_EXERCISE BRIEF_
Each line of the listing where the string "нашивки" appears is to be identified and copied.

_SUPPLIED MATERIAL_
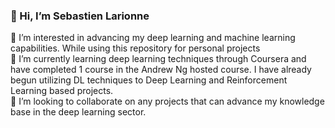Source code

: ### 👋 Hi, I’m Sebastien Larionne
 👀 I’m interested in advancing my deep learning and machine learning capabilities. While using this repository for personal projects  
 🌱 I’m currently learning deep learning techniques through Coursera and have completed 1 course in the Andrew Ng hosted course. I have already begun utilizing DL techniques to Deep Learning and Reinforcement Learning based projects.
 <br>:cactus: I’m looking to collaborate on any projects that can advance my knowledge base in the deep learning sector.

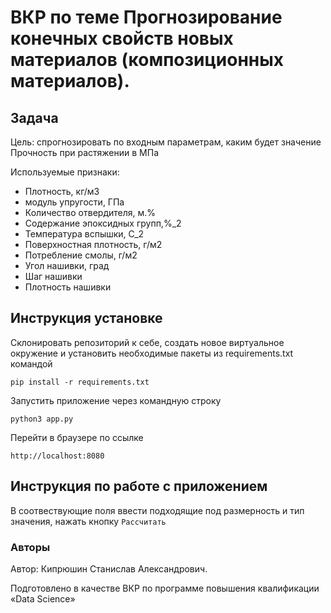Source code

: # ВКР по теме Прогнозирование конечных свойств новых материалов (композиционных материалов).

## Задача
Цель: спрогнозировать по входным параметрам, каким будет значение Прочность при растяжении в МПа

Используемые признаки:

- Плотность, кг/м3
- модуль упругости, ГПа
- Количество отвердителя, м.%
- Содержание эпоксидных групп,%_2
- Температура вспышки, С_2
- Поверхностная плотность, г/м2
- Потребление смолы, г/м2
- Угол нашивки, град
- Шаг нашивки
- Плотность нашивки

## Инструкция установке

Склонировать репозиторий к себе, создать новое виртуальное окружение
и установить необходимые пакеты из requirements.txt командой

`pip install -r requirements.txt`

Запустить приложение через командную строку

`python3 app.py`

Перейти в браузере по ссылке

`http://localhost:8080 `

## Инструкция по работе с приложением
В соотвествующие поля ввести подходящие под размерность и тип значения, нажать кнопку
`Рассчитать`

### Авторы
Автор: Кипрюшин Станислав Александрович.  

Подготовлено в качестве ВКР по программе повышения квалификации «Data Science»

==

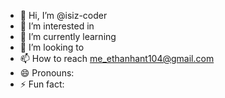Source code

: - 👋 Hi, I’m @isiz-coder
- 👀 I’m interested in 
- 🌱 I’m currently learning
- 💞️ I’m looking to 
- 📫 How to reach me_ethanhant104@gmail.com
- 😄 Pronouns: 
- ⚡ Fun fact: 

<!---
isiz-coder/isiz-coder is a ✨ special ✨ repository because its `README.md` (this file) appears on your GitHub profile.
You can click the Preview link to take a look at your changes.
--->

_COMPLETED TASK_
- Угол нашивки, град
- Шаг нашивки
- Плотность нашивки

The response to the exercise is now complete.